▶ [YOUR TASK]:
Pick out and copy every line below that has the word "küpsiseid".
++++++++++++++++++++
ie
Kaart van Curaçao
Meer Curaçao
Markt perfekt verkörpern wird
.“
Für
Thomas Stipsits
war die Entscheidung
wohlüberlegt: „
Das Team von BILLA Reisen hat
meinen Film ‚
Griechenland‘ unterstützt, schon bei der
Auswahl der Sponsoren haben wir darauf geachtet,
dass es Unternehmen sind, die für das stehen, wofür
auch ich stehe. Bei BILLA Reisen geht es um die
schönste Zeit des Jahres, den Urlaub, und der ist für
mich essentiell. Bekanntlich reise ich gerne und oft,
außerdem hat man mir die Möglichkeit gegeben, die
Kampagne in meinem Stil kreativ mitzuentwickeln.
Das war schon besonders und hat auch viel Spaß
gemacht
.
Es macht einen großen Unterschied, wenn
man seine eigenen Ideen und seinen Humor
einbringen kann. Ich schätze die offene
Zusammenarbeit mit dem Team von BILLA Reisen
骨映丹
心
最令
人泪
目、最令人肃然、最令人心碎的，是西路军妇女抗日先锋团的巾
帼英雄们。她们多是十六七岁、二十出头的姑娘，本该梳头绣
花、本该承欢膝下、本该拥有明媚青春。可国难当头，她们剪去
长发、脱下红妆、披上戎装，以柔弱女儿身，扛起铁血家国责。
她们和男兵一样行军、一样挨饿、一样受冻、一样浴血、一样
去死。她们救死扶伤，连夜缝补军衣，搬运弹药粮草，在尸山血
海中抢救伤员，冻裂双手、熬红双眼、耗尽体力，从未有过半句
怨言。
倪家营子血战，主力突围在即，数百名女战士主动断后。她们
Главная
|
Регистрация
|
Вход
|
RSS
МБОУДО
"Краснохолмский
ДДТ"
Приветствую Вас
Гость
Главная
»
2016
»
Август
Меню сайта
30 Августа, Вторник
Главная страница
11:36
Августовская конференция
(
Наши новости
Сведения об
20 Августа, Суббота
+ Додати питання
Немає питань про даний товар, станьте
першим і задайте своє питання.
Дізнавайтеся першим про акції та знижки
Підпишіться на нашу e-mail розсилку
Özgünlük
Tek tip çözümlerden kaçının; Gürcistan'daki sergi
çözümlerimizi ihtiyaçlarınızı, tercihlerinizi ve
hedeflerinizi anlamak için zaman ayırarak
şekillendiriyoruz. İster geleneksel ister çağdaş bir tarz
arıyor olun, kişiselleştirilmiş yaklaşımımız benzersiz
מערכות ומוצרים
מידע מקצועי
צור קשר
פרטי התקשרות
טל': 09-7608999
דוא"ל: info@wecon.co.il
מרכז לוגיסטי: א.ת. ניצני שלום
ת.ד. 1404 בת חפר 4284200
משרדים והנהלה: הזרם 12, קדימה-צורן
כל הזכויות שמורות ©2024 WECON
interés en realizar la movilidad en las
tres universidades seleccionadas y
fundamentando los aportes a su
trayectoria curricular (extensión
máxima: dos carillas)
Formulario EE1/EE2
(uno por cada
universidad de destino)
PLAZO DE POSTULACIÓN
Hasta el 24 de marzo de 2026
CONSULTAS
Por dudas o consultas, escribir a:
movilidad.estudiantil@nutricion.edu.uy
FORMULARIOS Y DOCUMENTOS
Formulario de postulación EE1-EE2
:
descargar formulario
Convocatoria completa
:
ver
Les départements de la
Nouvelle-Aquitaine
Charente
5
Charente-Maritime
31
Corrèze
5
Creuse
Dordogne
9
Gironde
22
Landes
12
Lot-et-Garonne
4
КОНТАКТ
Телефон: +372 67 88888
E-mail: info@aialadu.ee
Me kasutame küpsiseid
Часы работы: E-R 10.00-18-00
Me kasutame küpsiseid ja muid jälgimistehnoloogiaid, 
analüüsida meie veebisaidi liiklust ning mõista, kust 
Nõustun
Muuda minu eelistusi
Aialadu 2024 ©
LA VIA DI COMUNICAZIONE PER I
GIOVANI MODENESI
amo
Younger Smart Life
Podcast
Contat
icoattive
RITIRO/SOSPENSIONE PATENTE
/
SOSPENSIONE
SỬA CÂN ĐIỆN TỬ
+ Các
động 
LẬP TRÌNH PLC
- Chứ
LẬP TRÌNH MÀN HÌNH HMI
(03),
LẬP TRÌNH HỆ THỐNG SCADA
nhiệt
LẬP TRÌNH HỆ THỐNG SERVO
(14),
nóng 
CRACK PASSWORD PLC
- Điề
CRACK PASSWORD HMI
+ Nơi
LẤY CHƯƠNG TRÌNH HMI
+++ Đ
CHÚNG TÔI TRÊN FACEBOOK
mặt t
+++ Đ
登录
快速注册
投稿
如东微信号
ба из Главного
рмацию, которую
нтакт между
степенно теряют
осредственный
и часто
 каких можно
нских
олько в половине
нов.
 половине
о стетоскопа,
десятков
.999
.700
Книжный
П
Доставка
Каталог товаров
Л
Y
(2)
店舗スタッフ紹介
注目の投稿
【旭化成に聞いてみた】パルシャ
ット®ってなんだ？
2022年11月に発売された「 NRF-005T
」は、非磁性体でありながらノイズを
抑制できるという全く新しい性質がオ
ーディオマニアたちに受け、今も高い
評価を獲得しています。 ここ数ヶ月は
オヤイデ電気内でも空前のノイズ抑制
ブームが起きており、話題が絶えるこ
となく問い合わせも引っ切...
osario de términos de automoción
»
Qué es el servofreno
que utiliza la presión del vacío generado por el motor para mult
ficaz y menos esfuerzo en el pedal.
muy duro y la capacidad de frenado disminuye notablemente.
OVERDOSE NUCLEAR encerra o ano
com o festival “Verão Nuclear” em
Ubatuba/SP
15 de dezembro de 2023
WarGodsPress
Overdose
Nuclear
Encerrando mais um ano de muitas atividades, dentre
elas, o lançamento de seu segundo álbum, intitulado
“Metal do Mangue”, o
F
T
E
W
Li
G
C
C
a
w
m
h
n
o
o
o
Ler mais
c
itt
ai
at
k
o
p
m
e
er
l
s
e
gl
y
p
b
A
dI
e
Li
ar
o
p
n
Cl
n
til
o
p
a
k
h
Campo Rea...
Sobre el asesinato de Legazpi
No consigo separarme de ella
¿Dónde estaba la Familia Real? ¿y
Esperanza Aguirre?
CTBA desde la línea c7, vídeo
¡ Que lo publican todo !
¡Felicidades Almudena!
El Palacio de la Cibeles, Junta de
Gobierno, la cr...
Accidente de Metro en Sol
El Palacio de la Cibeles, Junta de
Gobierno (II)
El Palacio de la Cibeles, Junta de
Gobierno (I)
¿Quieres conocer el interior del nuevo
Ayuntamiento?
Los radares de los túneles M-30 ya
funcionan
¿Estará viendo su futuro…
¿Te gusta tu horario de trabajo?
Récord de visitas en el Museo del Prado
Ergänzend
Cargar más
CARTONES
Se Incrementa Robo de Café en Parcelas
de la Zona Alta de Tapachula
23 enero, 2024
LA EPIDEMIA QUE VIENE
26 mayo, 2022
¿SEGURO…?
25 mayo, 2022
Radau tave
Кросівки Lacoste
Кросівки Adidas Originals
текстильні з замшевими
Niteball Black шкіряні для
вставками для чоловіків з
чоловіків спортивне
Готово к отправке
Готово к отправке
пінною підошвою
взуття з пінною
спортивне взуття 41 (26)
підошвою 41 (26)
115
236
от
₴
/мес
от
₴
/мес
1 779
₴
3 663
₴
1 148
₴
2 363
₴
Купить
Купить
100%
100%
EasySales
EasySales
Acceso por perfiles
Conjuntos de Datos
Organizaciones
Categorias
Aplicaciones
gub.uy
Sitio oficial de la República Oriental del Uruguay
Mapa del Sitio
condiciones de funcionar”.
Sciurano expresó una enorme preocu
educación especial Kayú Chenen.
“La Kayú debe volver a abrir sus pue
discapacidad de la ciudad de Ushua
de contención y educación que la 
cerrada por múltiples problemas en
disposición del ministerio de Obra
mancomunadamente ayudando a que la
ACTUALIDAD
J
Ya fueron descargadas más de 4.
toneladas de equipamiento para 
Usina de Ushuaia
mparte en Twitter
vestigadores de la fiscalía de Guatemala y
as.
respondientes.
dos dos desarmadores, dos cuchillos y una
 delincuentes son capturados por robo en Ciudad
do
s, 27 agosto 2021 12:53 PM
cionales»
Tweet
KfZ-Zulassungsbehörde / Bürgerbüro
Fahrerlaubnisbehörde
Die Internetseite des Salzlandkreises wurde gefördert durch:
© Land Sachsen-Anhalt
++++++++++++++++++++
▶ [YOUR RESPONSE]:
Me kasutame küpsiseid
Me kasutame küpsiseid ja muid jälgimistehnoloogiaid, 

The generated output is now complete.